The Freewheeler, revisited
Finding middle ground between the musicianship and the mythos of Dylan
With a new album and a new tour rolling into Sacramento this week, Bob Dylan’s name comes up rather frequently these days, and when it does, objectivity regularly gets trashed. I’m consistently amazed at the fawning, hyperbolic, pseudo-poetic fluff that gets passed off as critical discussion. A single disparaging word about Dylan invites tirades from offended myrmidons. Even a critic as esteemed as the New Yorker’s Louis Menand felt compelled to acknowledge, mostly in jest, that his “life may not be worth much” after he called some of Dylan’s lyrics “truly lame.”
Well, fans, the problem isn’t me or Dylan, it’s you. Fans, in general, suffer from an unwillingness to judge entertainment value and cultural status separately from musicianship, but there’s an important difference between the phrases “I like it” and “It’s good.” The safe haven of personal taste is, as Immanuel Kant astutely observed, the excuse “with which every tasteless person proposes to avoid blame.”
I believe Dylan is every bit the cultural icon—the embodiment of an era—that his fans, and most critics and historians, vociferously declare him to be. Instead, I take issue with the assumed impunity with which Dylan supporters weave uninformed paeans to his talent. I’m troubled by the need to “perpetuate the god myth,” as former Dylan girlfriend Suze Rotolo called it (that’s her on the cover of 1963’s The Freewheelin’ Bob Dylan).
Dylan is a masterful songwriter, a skill born of his trenchant observation and his love of the form. Dylan is, despite his protests, a cultural touchstone. Dylan is a very good musician—but there’s the rub. Let’s be very clear: Putting aside his influence, when it comes to objectively evaluated musicianship, Dylan is very good and no more.
As a vocalist, the former Mr. Zimmerman’s tone and timbre—though hardly as bad as early critics proclaimed—are thin and inconsistent, but that’s offset by his impeccable phrasing. As a guitarist, he’s as solid a rhythm player as any troubadour should be, but for folk-guitar skills, look to his peers. He has little of Bert Jansch’s dexterity and none of Davy Graham’s broad technical palette. Dylan’s sound is very distinctive, but to declare that sound “great” is like taking comfort in a “great” case of cancer.
The irony here is that Dylan, older and wiser, seems far less impressed by the quality of some of his recordings than his fans are. “The record was an art form,” he told Jonathan Lethem in a recent Rolling Stone interview. “… Maybe I was never part of that art form, because my records were never artistic at all.” As to his legacy, Dylan’s own words often lie starkly in contrast to public opinion. In his 2004 autobiography, Chronicles, Volume One, he states quite unequivocally, “I had very little in common with and knew even less about a generation that I was supposed to be the voice of.” An exaggeration perhaps, but his fans should take a lesson from Dylan’s humility.

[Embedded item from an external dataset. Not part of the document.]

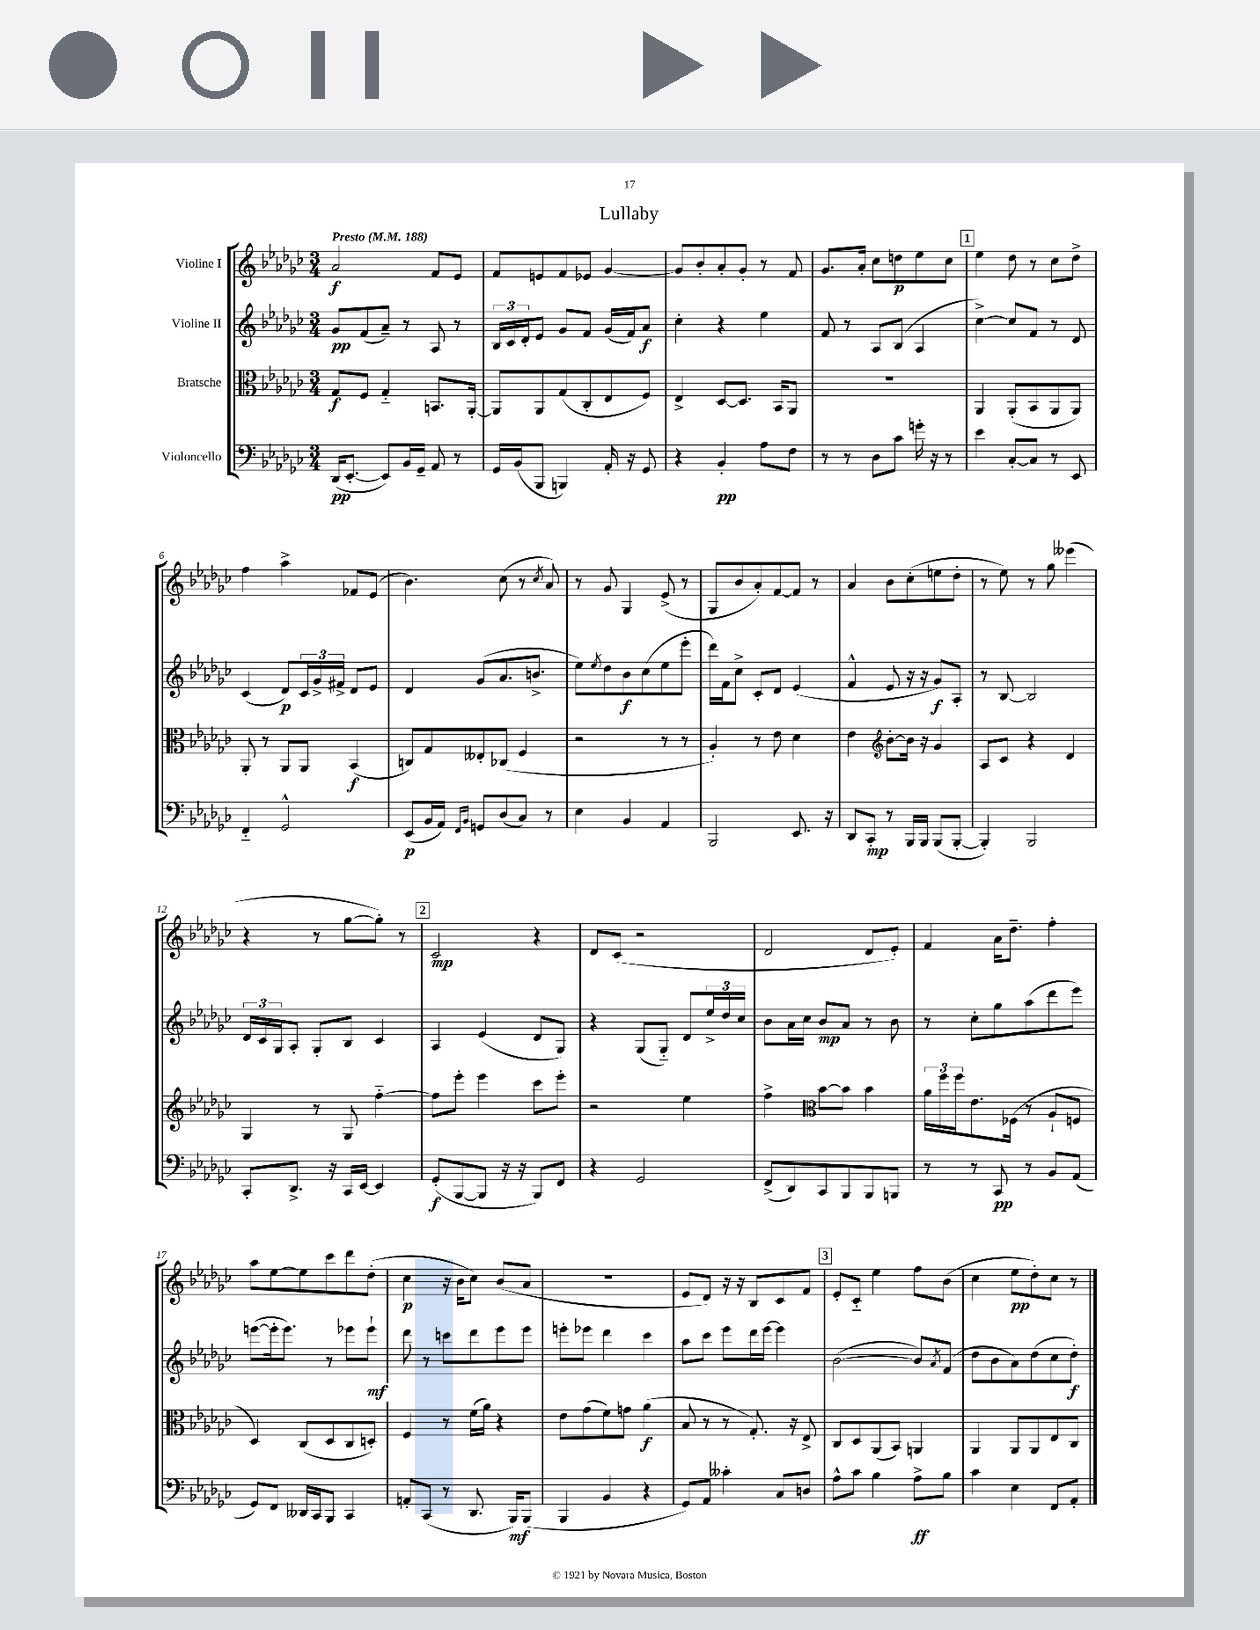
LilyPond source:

Prejudicial examination exists when we ignore the evident in favor of the empiric. Defending our favorite artists means assuming we share their tastes, but as Menand recently pointed out, the musical tastes of musicians are typically much richer and varied than that of their fans. How many of Dylan’s fans hold a special place in their hearts for Kurt Weill’s “Pirate Jenny”? Can’t we admit, all of us, that the music we revere too often becomes a fetish, adored not so much for what it is, but for what it represents? We expend so much energy defending the quality of our favorite musicians when we’re actually defending our own memories.
We need to remind ourselves that accurate examinations of influential artists, Dylan being but an example, accountings of their missteps as well as their triumphs, are more valuable than a cultural reliquary. Let’s concentrate on expanding our own cultural horizons and let the musicians defend themselves, if they even want to.